Imagine you found out that your former spouse had opened a fake LifeLock credit monitoring account in your name, and then used it to follow your every financial move for two years? Then imagine that no one at LifeLock will take your query seriously, even after the police get involved.
That’s the story of an Arizona woman who learned in March that her ex-husband had been keeping track — literally, their son found a five-page Excel spreadsheet on his computer — of her bank accounts, credit cards and other financial activities.
“He knew everything I did,” she tells the Arizona Republic. “I had no idea about all the things he knew.”
That spreadsheet didn’t just have financial info. It also included his ex-wife’s passwords and answers to her security questions.

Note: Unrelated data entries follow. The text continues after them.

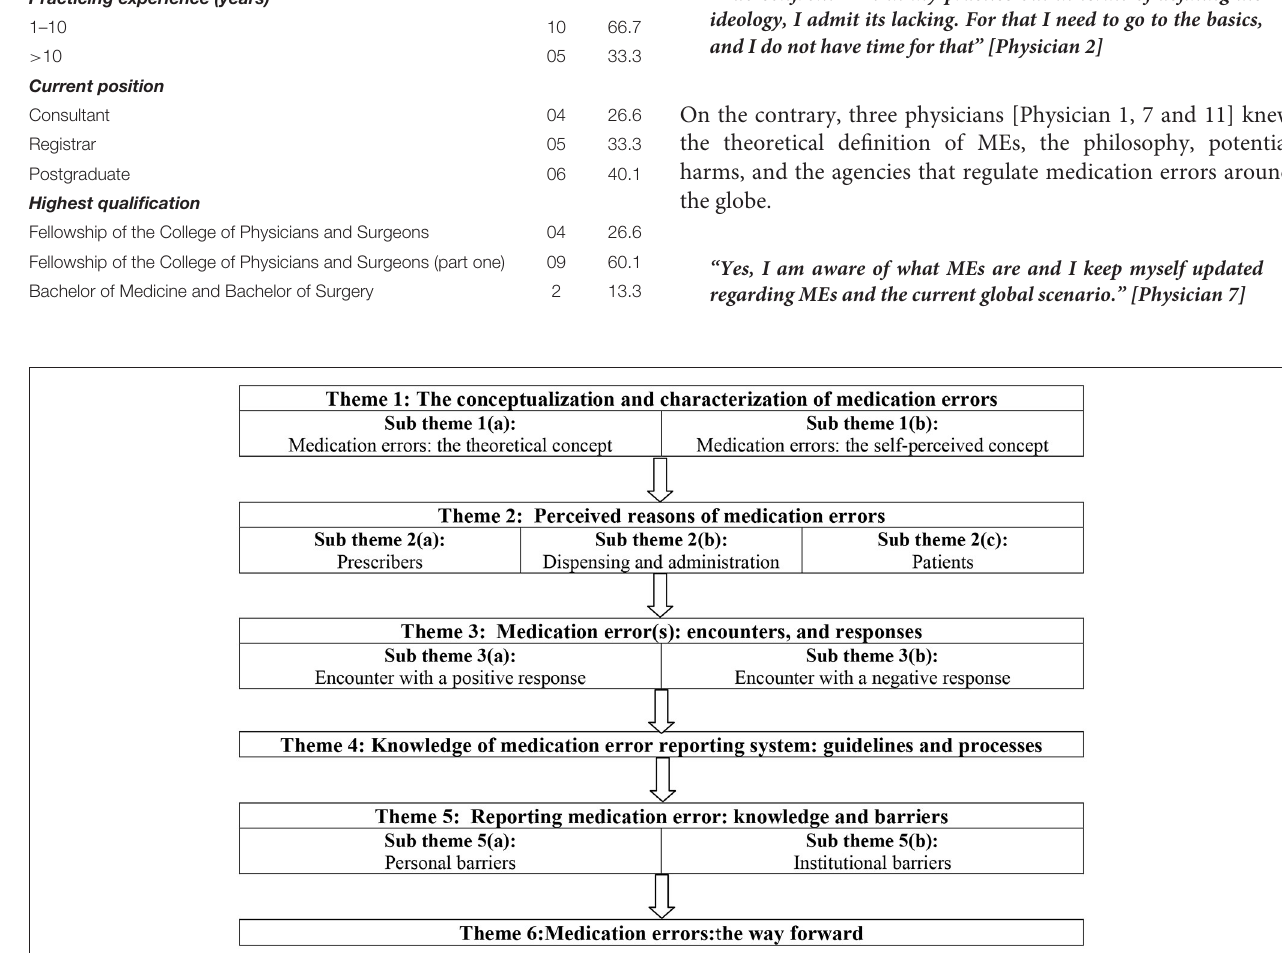
Frontiers in Medicine |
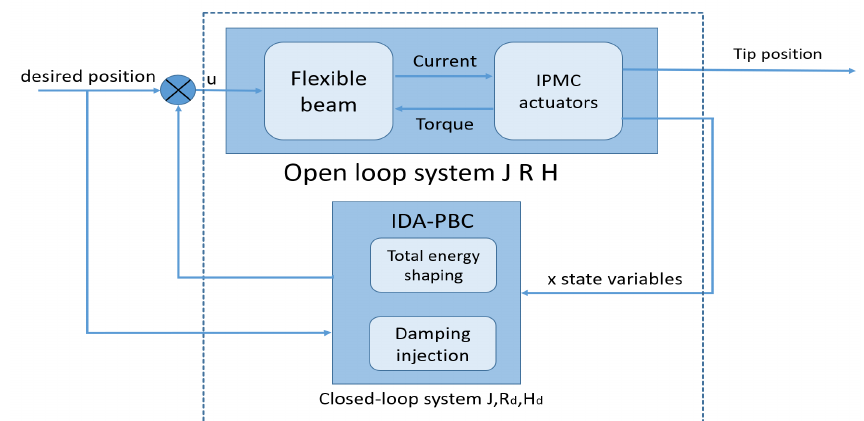
Figure 3. Control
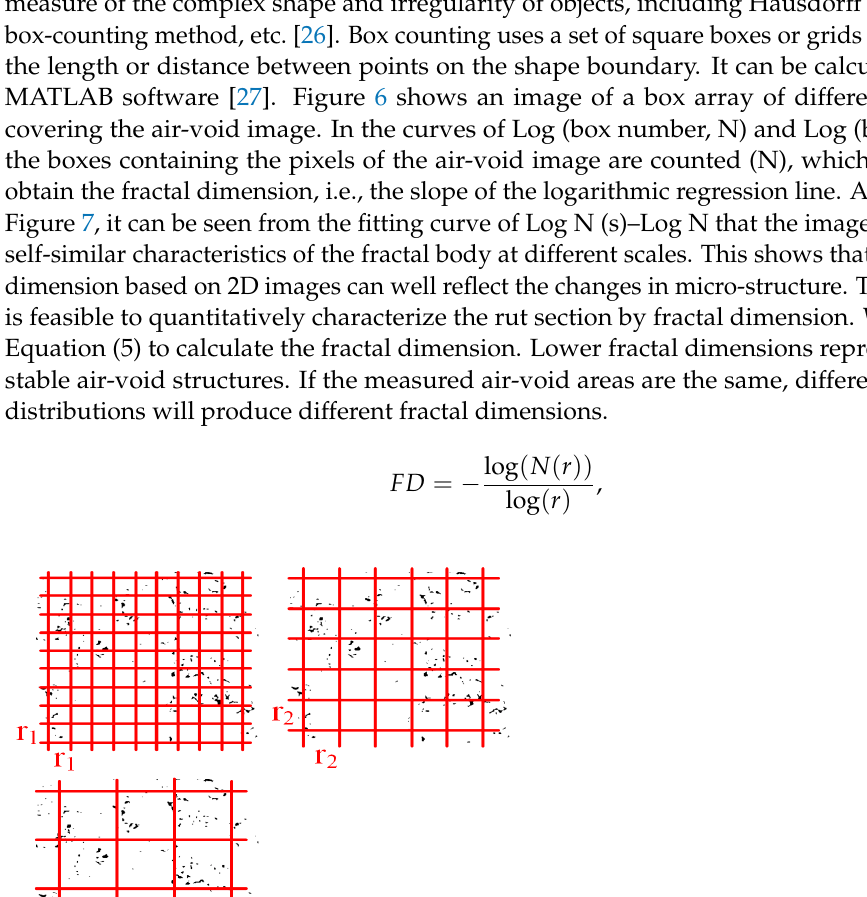
Figure 5. Shape features.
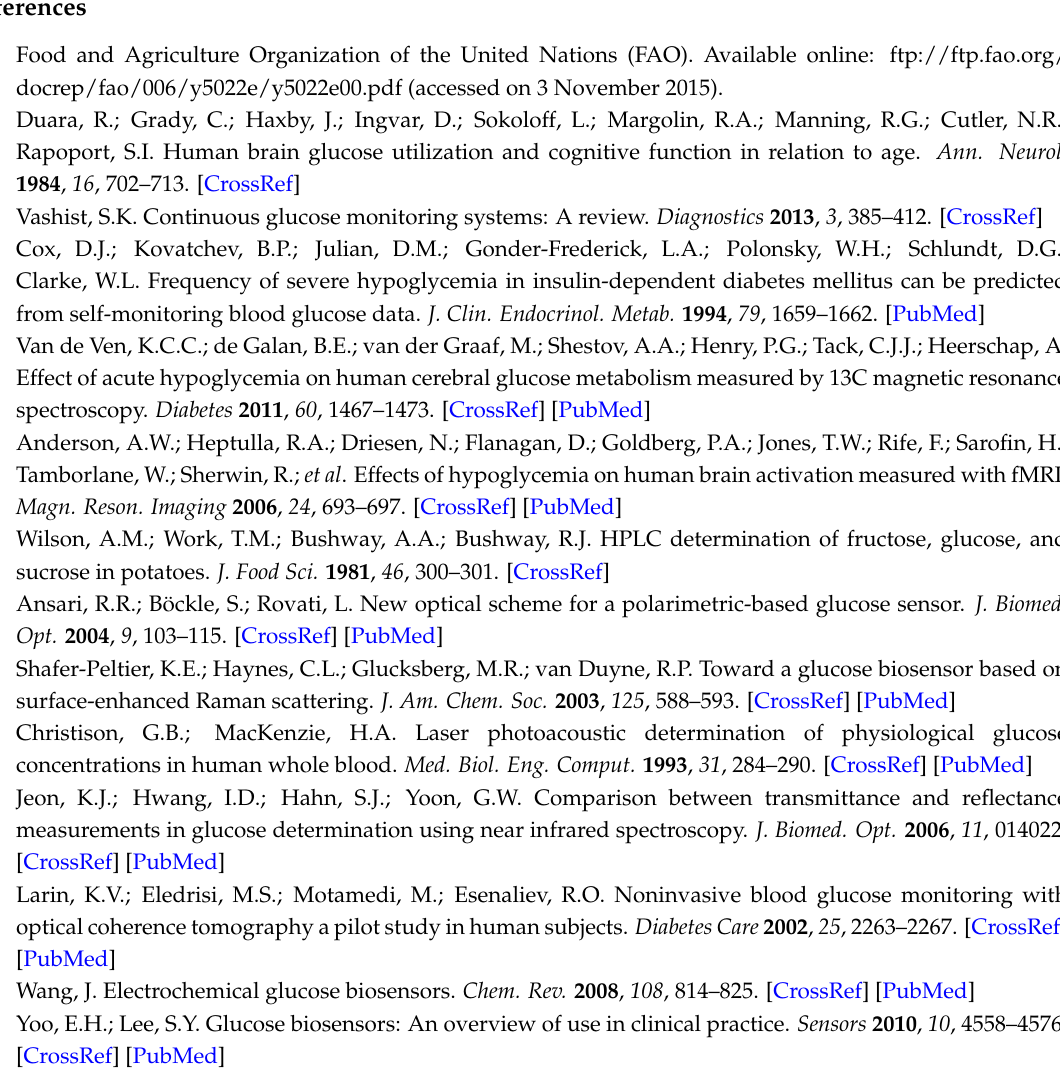
29846/s1, Figure S1: Thermo-gravimetric analysis (TGA) graph of the nickel/carbon composites at a 10 ˝ C/min ramp rate. Figure S2: Cyclic voltammograms of added glucose in serum (line) and serum (dot)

When she reviewed the file — which her son had sent her after finding it on dad’s computer — she saw mention of a LifeLock account that her ex was paying for.
So she went on the service’s website, checked out this account: It had her name, her Social Security number, but all the alerts were going to her ex.
Now that she had access to the account, she was able to lock her ex out and subsequently get an order of protection against him, prohibiting him from “in-person contact with companies or doing so telephonically or cyber stalking,” and from contacting any one about her accounts with “credit card companies, LifeLock, credit agencies, bank accounts, e-mail address, Facebook, etc.”
But while the police and the court listened to her, LifeLock could apparently not be bothered to care.
Not only did the company not respond to her queries about the situation, she tells the Republic that LifeLock actively tried to block her access to the account — in order to protect the privacy of her ex-husband.
“I had this overwhelming feeling that nobody was taking me seriously,” she explains. “Like this was the 1950s or something and that this is something I should just live with.”
While she was able to block her ex from having access to the service, he was still able to close the account because he was the one who had paid for it. Rather than help her by providing the requested documents or keeping the account open, LifeLock advised that she open an entirely new account.
“They told me I could have all of the account info and then they did a flip-flop and told me I couldn’t get the information once an account was closed,” she tells the Republic.
Then there were the contradictory e-mails from LifeLock reps. Like the one stating that the tech support team had explained that “when an account is cancelled and then reinstated following cancellation, past records from the old profile cannot be retrieved or made available online,” followed by another e-mail admitting that records were still available “to any law enforcement agency or via a subpoena.”
And yet, when a law enforcement officer tried to obtain this information, he hit nothing but roadblocks.
“The information is necessary for me to obtain a search warrant,” wrote an investigator for the sheriff’s office to LifeLock in July. “As the days and weeks go by, I fear that the information in my affidavit may go stale.”
The investigator didn’t get any of that info until November, after the Arizona Republic got involved.
That’s when LifeLock, presumably fearing public humiliation, released the requested documents to the investigator and apologized to the victim, offering to also pay her legal fees.
But even in the company’s public statement on the matter, the company still refers to the victim as the man’s “wife,” which is in line with her claims that the company repeatedly treated this harassment as a domestic spat between spouses, and not a case of illegal stalking.
This is just the latest in a long string of problems for LifeLock. Its most infamous gaffe involves the company’s CEO having the hubris to publicly share his Social Security number, claiming LifeLock would prevent him from identity theft… only to have his identity stolen at least 13 times.
That same year, LifeLock was hit with a $11 million settlement by the Federal Trade Commission for false and misleading statements made in its advertising.
“While LifeLock promised consumers complete protection against all types of identity theft, in truth, the protection it actually provided left enough holes that you could drive a truck through it,” then-FTC Chair Jon Leibowitz said at the time.
Then, around the same time that LifeLock was ignoring e-mails from the sheriff’s office, the FTC filed a new complaint, alleging that the company had violated that 2010 settlement by continuing to make false representations in its marketing.
For its continued tradition of non-excellence, LifeLock recently made Consumer Reports’ Naughty list for 2015.